=== TEXTE FOURNI ===

La clé est de déplacer le focus du CV vers la compétence réelle. Le diplôme est un indicateur de moins en moins fiable de la capacité technique, surtout face à l’émergence de talents autodidactes exceptionnels. L’approche la plus efficace consiste à mettre en place un processus de sélection rigoureux basé sur des tests techniques concrets : des défis d’algorithmique, des études de cas pratiques qui simulent des problèmes réels de l’entreprise, et des sessions de ‘live coding’. Il faut tester leur capacité à résoudre des problèmes, la qualité de leur code, et leur raisonnement. C’est en les voyant à l’œuvre qu’on peut véritablement évaluer leur niveau. Des plateformes comme la nôtre, The Guild, se spécialisent justement dans ce filtrage pour ne présenter aux entreprises que des profils dont les compétences ont été validées techniquement.
‘c’est plus des tests techniques qu’ils font passer, algorithmi euh cas réels. Et du coup bah on on on dit testez-le. Hmm. Testez-le, voyez à quel point il est bon.’
3. Pourquoi l’Afrique est-elle une terre d’opportunités pour les investisseurs dans la tech ?
L’argument principal est l’absence de saturation du marché. Contrairement à l’Europe ou à l’Amérique du Nord où la concurrence est féroce dans presque tous les secteurs, de nombreux marchés en Afrique sont encore à créer. C’est une opportunité ‘d’océan bleu’ : être le premier ou l’un des premiers à proposer une solution à un problème fondamental. Les besoins sont immenses et la population est jeune, en croissance et de plus en plus connectée. Investir en Afrique, ce n’est pas se battre pour des parts d’un gâteau existant, c’est créer le gâteau lui-même. Le potentiel de croissance et de retour sur investissement pour les premiers arrivants est donc exponentiel, car ils peuvent définir le marché et construire des positions dominantes.
‘Il y a beaucoup de choses qui ne sont pas faites en Afrique. Ici en Europe euh beaucoup de secteurs sont saturés. (…) mais en Afrique, tu peux. Ouais. Parce qu’il y en a pas.’
4. Quels sont les plus grands défis pour la collaboration à distance avec des talents en Afrique ?

=== DONNÉES PRÉSENTÉES ===

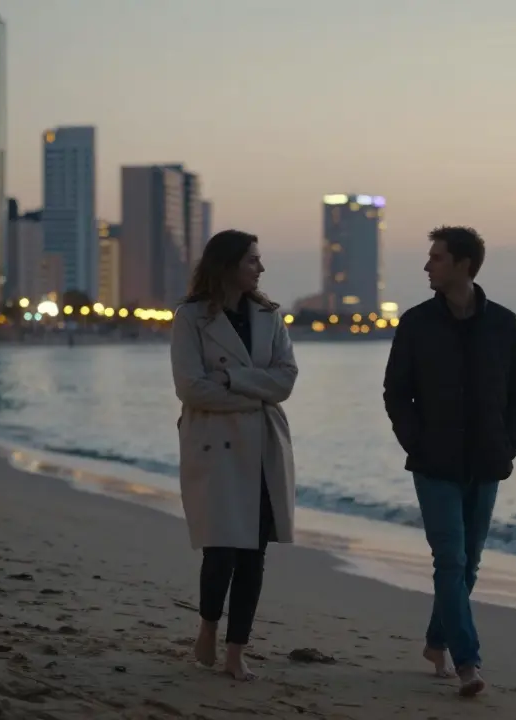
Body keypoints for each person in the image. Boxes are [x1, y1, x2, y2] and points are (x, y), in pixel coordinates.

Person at [382, 226, 516, 697]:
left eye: (437, 258)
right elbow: (395, 392)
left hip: (487, 461)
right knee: (449, 558)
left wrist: (508, 445)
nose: (428, 266)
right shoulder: (417, 323)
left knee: (468, 565)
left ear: (464, 264)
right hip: (435, 463)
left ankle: (434, 641)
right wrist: (416, 444)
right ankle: (467, 662)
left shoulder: (503, 324)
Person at [169, 229, 298, 682]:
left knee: (253, 554)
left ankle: (236, 650)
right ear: (227, 265)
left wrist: (229, 382)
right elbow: (190, 387)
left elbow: (285, 380)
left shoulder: (269, 314)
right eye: (252, 260)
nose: (260, 269)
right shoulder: (190, 318)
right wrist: (251, 391)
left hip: (262, 445)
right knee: (220, 548)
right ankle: (207, 627)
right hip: (215, 444)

===

TRAVAIL À RÉALISER | Reproduisez le passage du texte fourni qui débute aux mots « La clé est de » et s'arrête après « été validées techniquement. », en remplaçant « diplôme » par « titre académique ».

SOLUTION DU PROBLÈME |
La clé est de déplacer le focus du CV vers la compétence réelle. Le titre académique est un indicateur de moins en moins fiable de la capacité technique, surtout face à l’émergence de talents autodidactes exceptionnels. L’approche la plus efficace consiste à mettre en place un processus de sélection rigoureux basé sur des tests techniques concrets : des défis d’algorithmique, des études de cas pratiques qui simulent des problèmes réels de l’entreprise, et des sessions de ‘live coding’. Il faut tester leur capacité à résoudre des problèmes, la qualité de leur code, et leur raisonnement. C’est en les voyant à l’œuvre qu’on peut véritablement évaluer leur niveau. Des plateformes comme la nôtre, The Guild, se spécialisent justement dans ce filtrage pour ne présenter aux entreprises que des profils dont les compétences ont été validées techniquement.